▸ Problem to work on: Copy the lines below word for word, starting with the line that contains "10.1080/00033790.2024.2305331" and continuing through the final line, with both of those lines included.

** Opening Given records block **

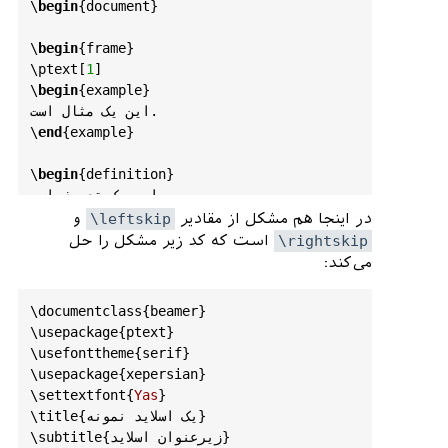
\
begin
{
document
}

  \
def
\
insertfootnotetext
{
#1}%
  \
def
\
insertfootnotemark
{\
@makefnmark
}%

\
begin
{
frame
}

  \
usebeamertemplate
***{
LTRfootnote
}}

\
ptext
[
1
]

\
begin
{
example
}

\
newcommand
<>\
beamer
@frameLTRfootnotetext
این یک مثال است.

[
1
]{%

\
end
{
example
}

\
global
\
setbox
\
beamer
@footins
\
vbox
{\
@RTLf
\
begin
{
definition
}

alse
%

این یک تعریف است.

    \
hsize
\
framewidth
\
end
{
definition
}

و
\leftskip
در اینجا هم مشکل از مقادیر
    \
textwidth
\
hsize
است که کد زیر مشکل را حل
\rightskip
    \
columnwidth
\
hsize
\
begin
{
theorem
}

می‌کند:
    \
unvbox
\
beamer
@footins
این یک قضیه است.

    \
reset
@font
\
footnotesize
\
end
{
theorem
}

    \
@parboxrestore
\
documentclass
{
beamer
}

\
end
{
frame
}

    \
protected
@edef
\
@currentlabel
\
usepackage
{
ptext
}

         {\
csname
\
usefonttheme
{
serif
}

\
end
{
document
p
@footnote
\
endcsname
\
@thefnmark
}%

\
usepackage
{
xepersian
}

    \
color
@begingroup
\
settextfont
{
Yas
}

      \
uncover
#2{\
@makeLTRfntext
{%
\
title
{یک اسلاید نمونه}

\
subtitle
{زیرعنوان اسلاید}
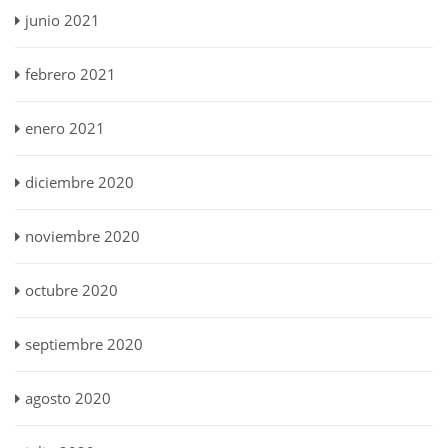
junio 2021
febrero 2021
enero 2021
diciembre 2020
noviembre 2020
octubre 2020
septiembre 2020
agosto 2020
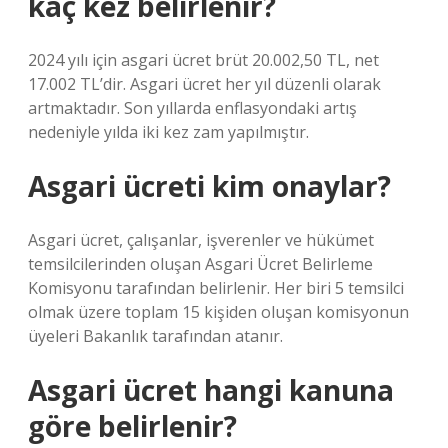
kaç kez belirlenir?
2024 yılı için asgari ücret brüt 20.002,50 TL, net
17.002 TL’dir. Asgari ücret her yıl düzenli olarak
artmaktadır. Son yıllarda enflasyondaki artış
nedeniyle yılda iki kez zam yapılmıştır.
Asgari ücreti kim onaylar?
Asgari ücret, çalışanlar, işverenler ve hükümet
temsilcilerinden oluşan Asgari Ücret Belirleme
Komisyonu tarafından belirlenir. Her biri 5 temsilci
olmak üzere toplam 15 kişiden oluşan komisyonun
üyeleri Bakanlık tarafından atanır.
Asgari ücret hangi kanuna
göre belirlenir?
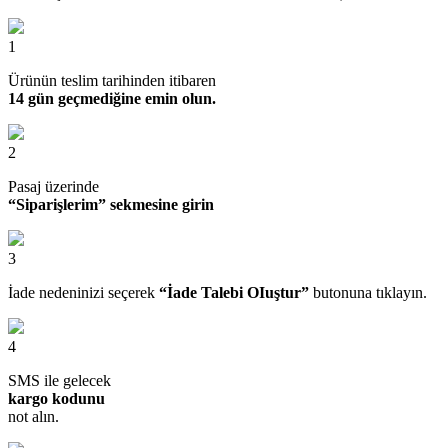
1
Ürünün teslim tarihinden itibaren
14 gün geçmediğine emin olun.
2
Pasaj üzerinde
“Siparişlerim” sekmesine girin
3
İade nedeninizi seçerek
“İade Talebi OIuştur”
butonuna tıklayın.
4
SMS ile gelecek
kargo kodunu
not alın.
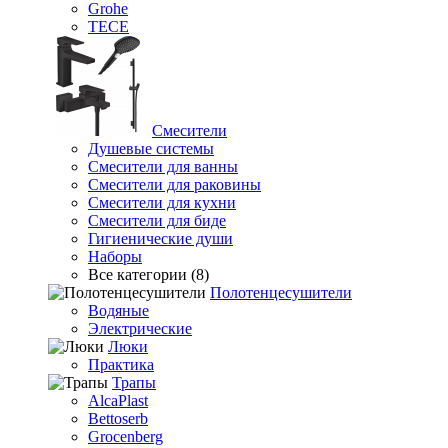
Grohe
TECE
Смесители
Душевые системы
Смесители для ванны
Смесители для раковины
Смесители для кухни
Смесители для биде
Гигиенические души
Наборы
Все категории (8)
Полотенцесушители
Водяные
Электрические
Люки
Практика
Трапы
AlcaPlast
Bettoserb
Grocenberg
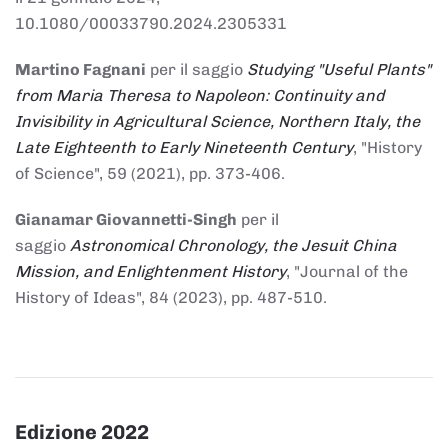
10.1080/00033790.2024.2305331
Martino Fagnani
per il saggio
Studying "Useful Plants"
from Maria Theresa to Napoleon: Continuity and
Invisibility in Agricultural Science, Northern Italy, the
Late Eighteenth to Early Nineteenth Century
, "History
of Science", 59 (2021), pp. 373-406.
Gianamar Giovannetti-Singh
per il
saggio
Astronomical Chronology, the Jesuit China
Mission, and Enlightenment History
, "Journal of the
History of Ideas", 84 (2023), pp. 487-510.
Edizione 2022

** Closing Given records block **

▸ Result of this exercise:
10.1080/00033790.2024.2305331
Martino Fagnani
per il saggio
Studying "Useful Plants"
from Maria Theresa to Napoleon: Continuity and
Invisibility in Agricultural Science, Northern Italy, the
Late Eighteenth to Early Nineteenth Century
, "History
of Science", 59 (2021), pp. 373-406.
Gianamar Giovannetti-Singh
per il
saggio
Astronomical Chronology, the Jesuit China
Mission, and Enlightenment History
, "Journal of the
History of Ideas", 84 (2023), pp. 487-510.
Edizione 2022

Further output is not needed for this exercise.